:: Required work ::
**A.** According to the page on spectral correlation due to common temperature, what law gives the radiance of the internal warm calibration target?
**B.** From the page on spectral correlation due to common temperature, set down the passage that begins with the words containing "Spectral correlation due" and ends with "one spectral channel.".
**C.** For each statement, say yes or no depending on whether it agrees with the page on spectral correlation due to common temperature, and quote the words that decide it: (i) The previous page used a rolling average as its example. (ii) Each channel is treated as covering a broad range of wavelengths. (iii) The common error in temperature produces only a partial correlation between channels.

Spectral correlation due to common temperature
On the previous page we looked at Type B methods of error correlation evaluation using the example of a rolling average. On this page, we will continue our examination of this topic by looking a common and important example of correlation between spectral channels by considering an onboard calibration target used to calibrate more than one spectral channel.
In a thermal infrared or microwave sensor, it is common to use an internal warm calibration target as a reference. The radiance of the target is given by calculating Planck’s Law for the ICWT temperature. Thus, an uncertainty associated with temperature in the ICWT affects all channels, but not equally since shorter wavelengths are most sensitive to changes in temperature than longer wavelengths. There is therefore a full correlation, because there is a common error, the error in temperature, but the sensitivity to this error is different from one channel to another. To deal with this we consider Planck’s Law, here simplifying the situation to assume that each channel is at a single central wavelength:
{L_{{\rm{ICWT}},{\rm{A}}}} = \frac{{{\varepsilon _{\rm{A}}}{c_{1,L}}}}{{\lambda _{\rm{A}}^5\left( {\exp [{c_2}/{\lambda _{\rm{A}}}T} \right] – 1)}}
{L_{{\rm{ICWT}},{\rm{B}}}} = \frac{{{\varepsilon _{\rm{B}}}{c_{1,L}}}}{{\lambda _{\rm{B}}^5\left( {\exp [{c_2}/{\lambda _{\rm{B}}}T} \right] – 1)}}
We are interested in the correlation associated with these due to the common error in temperature. Using the same formulation as we used in the rolling average example on the previous page, the covariance is given by:
u\left( {{L_{{\rm{ICWT}},{\rm{A}}}},{L_{{\rm{ICWT}},{\rm{B}}}}} \right) = \frac{{\partial {L_{{\rm{ICWT}},{\rm{A}}}}}}{{\partial T}}\frac{{\partial {L_{{\rm{ICWT}},{\rm{B}}}}}}{{\partial T}}{u^2}\left( T \right)
where:
{\left. {\frac{{\partial L}}{{\partial T}}} \right|_{\left( {{\lambda _i},T} \right)}} = \frac{{{\varepsilon _1}L\left( {{\lambda _i},T} \right)hc}}{{{\lambda _i}{k_{\rm{B}}}{T^2}(1 – {\rm{exp}}\left[ { – hc/\left( {{\lambda _i}{K_{\rm{B}}}T} \right)} \right]}}
We can convert this covariance into correlation coefficient using the expression given on the previous page.

:: Data for analysis ::
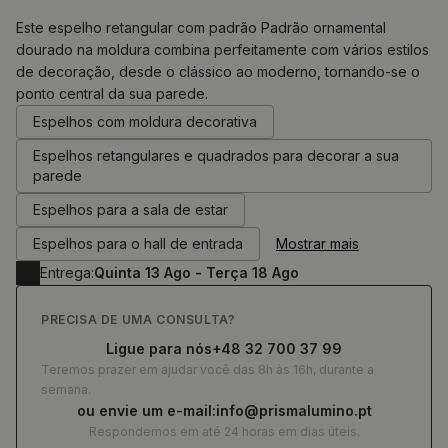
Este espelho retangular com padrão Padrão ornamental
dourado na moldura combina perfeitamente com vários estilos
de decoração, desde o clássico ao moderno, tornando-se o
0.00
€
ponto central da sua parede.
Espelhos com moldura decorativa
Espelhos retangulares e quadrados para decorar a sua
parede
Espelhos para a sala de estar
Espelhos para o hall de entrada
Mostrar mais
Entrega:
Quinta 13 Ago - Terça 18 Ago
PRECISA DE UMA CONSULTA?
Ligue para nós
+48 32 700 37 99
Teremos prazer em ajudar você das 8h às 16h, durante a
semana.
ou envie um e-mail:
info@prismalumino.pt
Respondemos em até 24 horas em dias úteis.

---

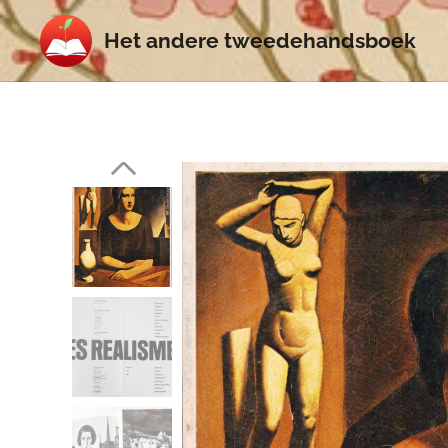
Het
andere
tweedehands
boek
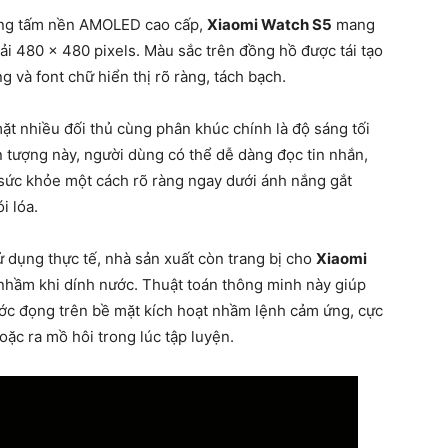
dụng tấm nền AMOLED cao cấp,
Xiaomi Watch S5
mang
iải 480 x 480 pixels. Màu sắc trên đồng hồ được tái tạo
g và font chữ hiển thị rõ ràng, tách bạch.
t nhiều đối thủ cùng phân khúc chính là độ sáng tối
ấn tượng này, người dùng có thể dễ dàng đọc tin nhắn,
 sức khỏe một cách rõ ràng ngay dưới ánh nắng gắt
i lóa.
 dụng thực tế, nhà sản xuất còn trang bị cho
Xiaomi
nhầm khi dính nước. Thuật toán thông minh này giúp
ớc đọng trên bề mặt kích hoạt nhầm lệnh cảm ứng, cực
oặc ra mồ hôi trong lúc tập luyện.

:: Expected results ::
**A.** Planck's Law

**B.**
Spectral correlation due to common temperature
On the previous page we looked at Type B methods of error correlation evaluation using the example of a rolling average. On this page, we will continue our examination of this topic by looking a common and important example of correlation between spectral channels by considering an onboard calibration target used to calibrate more than one spectral channel.

**C.**
(i) Yes: "using the example of a rolling average"
(ii) No: "assume that each channel is at a single central wavelength"
(iii) No: "There is therefore a full correlation, because there is a common error, the error in temperature"